Mirror Writing After Brain Injury
In adults, sudden onset of mirror writing can follow a stroke or traumatic brain injury. This is called “acquired mirror writing,” and it typically appears when someone who previously wrote with their right hand is forced to switch to the left hand after injury. The pattern is consistent: whenever the left hand is called into action for writing, mirror writing becomes more likely.
In some cases, acquired mirror writing is persistent. One documented case involved a 51-year-old patient who continued to produce mirror writing and even mirror reading after a traumatic brain injury. These individuals sometimes aren’t fully aware they’re writing backward, which distinguishes the acquired form from deliberate or practiced mirror writing. The severity and duration depend on the nature of the brain injury and which areas were affected.
Learning Disabilities and Mirror Writing
Children with learning disabilities mirror write at significantly higher rates than their peers. The 8% rate among children with learning disabilities is roughly 16 times the 0.48% rate seen in typical schoolchildren. This doesn’t mean mirror writing causes learning difficulties or vice versa. Rather, the same underlying differences in how the brain processes spatial information and letter orientation may contribute to both. A child who struggles with reading or writing for other reasons may also take longer to internalize the correct direction of letters and numbers.
That said, occasional mirror writing in a young child is not, on its own, a sign of dyslexia or any other condition. It becomes more noteworthy when it persists well past the early school years or appears alongside other difficulties with reading, spelling, or fine motor coordination.

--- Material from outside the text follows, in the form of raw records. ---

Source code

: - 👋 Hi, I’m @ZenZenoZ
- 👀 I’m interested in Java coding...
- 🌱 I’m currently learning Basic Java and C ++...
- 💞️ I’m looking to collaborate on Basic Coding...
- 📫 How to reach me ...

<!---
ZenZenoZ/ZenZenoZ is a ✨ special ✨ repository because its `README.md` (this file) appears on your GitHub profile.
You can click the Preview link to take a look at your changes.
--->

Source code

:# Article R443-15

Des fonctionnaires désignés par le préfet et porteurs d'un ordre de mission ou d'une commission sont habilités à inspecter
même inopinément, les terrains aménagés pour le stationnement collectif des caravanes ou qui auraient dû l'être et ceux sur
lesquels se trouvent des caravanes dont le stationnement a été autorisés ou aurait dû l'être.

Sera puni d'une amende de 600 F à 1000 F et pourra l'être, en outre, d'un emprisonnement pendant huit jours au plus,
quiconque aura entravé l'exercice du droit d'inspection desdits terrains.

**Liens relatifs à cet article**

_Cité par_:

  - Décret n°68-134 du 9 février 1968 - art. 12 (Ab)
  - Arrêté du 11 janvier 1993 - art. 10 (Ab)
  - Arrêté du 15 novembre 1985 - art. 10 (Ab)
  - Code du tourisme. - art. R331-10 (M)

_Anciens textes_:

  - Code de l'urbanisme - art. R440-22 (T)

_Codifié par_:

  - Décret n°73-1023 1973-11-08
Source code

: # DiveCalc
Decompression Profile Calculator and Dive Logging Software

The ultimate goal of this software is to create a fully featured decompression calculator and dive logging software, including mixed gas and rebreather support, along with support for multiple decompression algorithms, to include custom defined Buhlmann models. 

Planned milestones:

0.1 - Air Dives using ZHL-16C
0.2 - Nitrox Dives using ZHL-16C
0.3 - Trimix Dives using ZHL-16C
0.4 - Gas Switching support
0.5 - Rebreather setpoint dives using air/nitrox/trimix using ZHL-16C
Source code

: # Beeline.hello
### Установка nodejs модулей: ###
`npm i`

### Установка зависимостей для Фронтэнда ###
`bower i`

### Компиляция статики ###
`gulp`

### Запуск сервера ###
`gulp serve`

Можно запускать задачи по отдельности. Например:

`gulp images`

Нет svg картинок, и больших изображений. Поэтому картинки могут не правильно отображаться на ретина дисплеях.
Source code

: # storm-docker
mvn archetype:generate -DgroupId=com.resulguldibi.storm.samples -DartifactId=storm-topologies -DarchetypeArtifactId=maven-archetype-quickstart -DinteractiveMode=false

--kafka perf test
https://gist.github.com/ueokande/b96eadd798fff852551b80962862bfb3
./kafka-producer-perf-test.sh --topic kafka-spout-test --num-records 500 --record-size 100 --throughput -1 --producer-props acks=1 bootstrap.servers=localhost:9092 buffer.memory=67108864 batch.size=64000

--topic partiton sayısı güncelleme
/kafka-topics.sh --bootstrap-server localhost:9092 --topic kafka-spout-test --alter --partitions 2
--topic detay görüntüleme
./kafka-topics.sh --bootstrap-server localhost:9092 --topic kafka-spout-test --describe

Leonardo da Vinci’s Famous Notebooks
The most well-known mirror writer in history is Leonardo da Vinci, who filled thousands of notebook pages with left-to-right reversed script. Several theories attempt to explain why. He may have been trying to keep his ideas private, making his notes harder for casual observers to read. He may have wanted to conceal scientific observations from the Roman Catholic Church, whose teachings occasionally conflicted with his findings. Or the explanation may be purely practical: Leonardo was left-handed, and writing left to right with the left hand drags your hand through wet ink, smearing it across the page. Writing right to left solved that problem entirely.
No one knows his true reason with certainty, and it may have been a combination of all three. What’s clear is that for a left-handed person, mirror writing can feel natural enough to become a default, especially with practice. Leonardo’s case illustrates that mirror writing isn’t inherently a sign of dysfunction. For him, it was a functional choice that happened to align with how his brain and hand naturally coordinated.
When Mirror Writing Is and Isn’t Concerning
In children under 7, mirror writing is a normal developmental phase. Most kids grow out of it as they gain more experience reading and writing. In left-handed people of any age, the ability to mirror write easily is a quirk of motor organization, not a medical issue. Many left-handers and ambidextrous people can switch to mirror writing with little effort and find it surprisingly comfortable.
Mirror writing becomes more significant when it appears suddenly in an adult who didn’t previously do it, particularly after a head injury, stroke, or other neurological event. In that context, it’s a symptom worth investigating because it may reflect changes in how the brain is directing hand movements and spatial processing. Persistent acquired mirror writing, especially when the person doesn’t realize they’re doing it, typically warrants a neurological evaluation to understand what’s changed.